My Dad served 5 years in the U.S. Army as a helicopter pilot in the 101st Air Mobile, 7th Cavalry during the Viet Nam war. I really don't know much about his time in the military other than what my Mother told me because Daddy wouldn't talk about it very much. And I was born long after he returned home and got out of the service.
He tried joining the Air Force, but without a college degree he couldn't be a pilot which was his dream. So he enlisted in the Army, knowing full well he would probably wind up in Viet Nam. With hard work and his passion for flying, he did get to be a FWO and a helicopter pilot....and sent to Viet Nam.
Eventually, he served 2 tours of duty there, the first as a pilot of a Huey "slick", a troop transport helicopter with no armament other than two 30 cal. machine guns mounted in the doors. His second tour he flew a Huey "dustoff" med-evac helicopter. He was shot down 3 times, and once the only survivor of the crash.
He had no brothers and only one sister. But he had a cousin that he grew up with. They were almost the same age, only a few months apart. On their first day of school in the first grade, they rode the school bus together. They smoked their first cigarette together out behind the barn when they were 12 years old.
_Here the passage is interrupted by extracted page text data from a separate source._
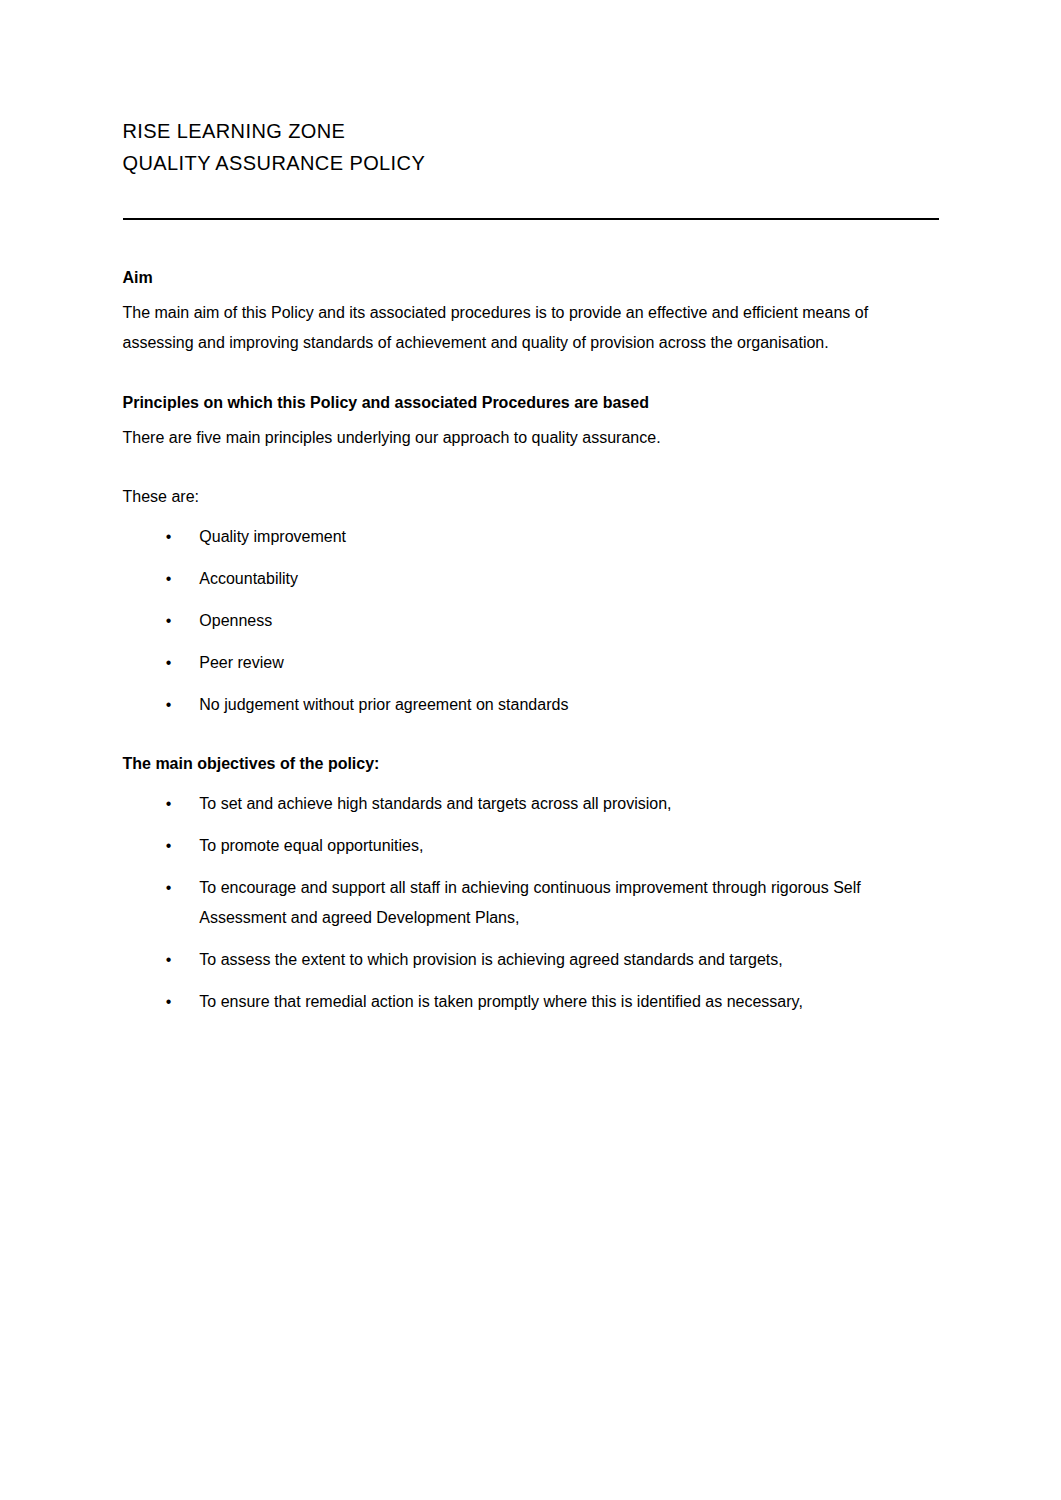RISE LEARNING ZONE
QUALITY ASSURANCE POLICY
Aim
The main aim of this Policy and its associated procedures is to provide an effective and efficient means of assessing and improving standards of achievement and quality of provision across the organisation.
Principles on which this Policy and associated Procedures are based
There are five main principles underlying our approach to quality assurance.
These are:
Quality improvement
Accountability
Openness
Peer review
No judgement without prior agreement on standards
The main objectives of the policy:
To set and achieve high standards and targets across all provision,
To promote equal opportunities,
To encourage and support all staff in achieving continuous improvement through rigorous Self Assessment and agreed Development Plans,
To assess the extent to which provision is achieving agreed standards and targets,
To ensure that remedial action is taken promptly where this is identified as necessary,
And my Grandpa busted both their butts when he found out about it!
When they were 16, my Dad and his cousin hauled hay and used the money to buy their first car together, a 1959 Ford station wagon. My Dad's first date with my mother was a double date with his cousin and his girlfriend in that old Ford. Later on, my Dad and his cousin graduated from the same high school class together.
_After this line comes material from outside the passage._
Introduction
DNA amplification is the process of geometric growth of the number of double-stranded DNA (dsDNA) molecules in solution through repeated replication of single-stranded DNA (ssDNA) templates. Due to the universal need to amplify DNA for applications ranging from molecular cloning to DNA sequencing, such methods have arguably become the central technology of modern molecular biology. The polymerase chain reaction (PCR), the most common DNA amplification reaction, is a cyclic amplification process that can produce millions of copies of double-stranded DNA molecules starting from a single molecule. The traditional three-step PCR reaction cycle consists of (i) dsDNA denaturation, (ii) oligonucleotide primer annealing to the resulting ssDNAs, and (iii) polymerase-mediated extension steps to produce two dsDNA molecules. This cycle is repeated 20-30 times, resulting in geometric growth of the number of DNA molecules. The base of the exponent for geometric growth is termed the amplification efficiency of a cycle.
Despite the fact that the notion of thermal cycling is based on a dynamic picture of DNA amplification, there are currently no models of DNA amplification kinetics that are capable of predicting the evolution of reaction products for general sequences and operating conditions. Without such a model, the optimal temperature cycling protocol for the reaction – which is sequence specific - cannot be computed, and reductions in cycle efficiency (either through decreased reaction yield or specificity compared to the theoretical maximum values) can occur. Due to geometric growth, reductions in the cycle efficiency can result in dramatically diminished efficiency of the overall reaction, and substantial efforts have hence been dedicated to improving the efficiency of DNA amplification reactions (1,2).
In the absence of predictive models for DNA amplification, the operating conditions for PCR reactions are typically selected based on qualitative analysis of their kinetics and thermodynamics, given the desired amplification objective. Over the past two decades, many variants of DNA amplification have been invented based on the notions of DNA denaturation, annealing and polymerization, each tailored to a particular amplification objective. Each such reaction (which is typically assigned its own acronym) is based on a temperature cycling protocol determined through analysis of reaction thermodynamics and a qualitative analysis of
When Daddy joined the Army, his cousin was there too. They went through boot camp together, AIT (advanced infantry training) together, OCS (Officer Candidate School) together and through helicopter pilot training at various camps and forts together.
Eventually, they wound up in Viet Nam together. And on one paticular mission to pick up some ground troops, my Dad's helicopter was shot down by Viet Cong small arms fire. His cousin, in another helicopter, turned around to try and pick up my Dad and his co-pilot. And my Dad saw his cousin die when a VC rocket exploded in his cousin's helicopter about 50 yards from where my Dad was.
A few weeks ago, I went to the cemetary to visit Mama on Mother's Day. Tomorrow, I'm going back to put another yellow rose on her grave and put a small flag on Daddy's grave. And about a 100 feet from them, l'm going to put a flag on cousin Billy Wayne's grave too.